=== EXERCISE REQUIREMENTS ===
Reproduce, word for word, every line of text in the material below, leaving out the pictures.

=== DATASET CONTENT ===

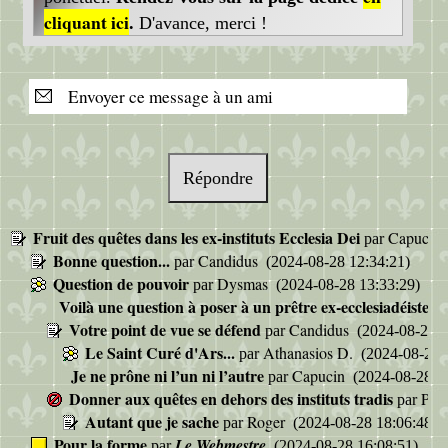
cliquant ici
.
D'avance, merci !
Envoyer ce message à un ami
Répondre
Fruit des quêtes dans les ex-instituts Ecclesia Dei
Capucin
par
Bonne question...
Candidus
par
(2024-08-28 12:34:21)
Question de pouvoir
Dysmas
par
(2024-08-28 13:33:29)
Voilà une question à poser à un prêtre ex-ecclesiadéiste
pa
Votre point de vue se défend
Candidus
par
(2024-08-28 1
Le Saint Curé d'Ars...
Athanasios D.
par
(2024-08-28 
Je ne prône ni l’un ni l’autre
Capucin
par
(2024-08-28 19
Donner aux quêtes en dehors des instituts tradis
Pét
par
Autant que je sache
Roger
par
(2024-08-28 18:06:48)
Pour la forme
Le Webmestre
par
(2024-08-28 16:08:51)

=== RESULT ===
cliquant ici
.
D'avance, merci !
Envoyer ce message à un ami
Répondre
Fruit des quêtes dans les ex-instituts Ecclesia Dei
Capucin
par
Bonne question...
Candidus
par
(2024-08-28 12:34:21)
Question de pouvoir
Dysmas
par
(2024-08-28 13:33:29)
Voilà une question à poser à un prêtre ex-ecclesiadéiste
pa
Votre point de vue se défend
Candidus
par
(2024-08-28 1
Le Saint Curé d'Ars...
Athanasios D.
par
(2024-08-28 
Je ne prône ni l’un ni l’autre
Capucin
par
(2024-08-28 19
Donner aux quêtes en dehors des instituts tradis
Pét
par
Autant que je sache
Roger
par
(2024-08-28 18:06:48)
Pour la forme
Le Webmestre
par
(2024-08-28 16:08:51)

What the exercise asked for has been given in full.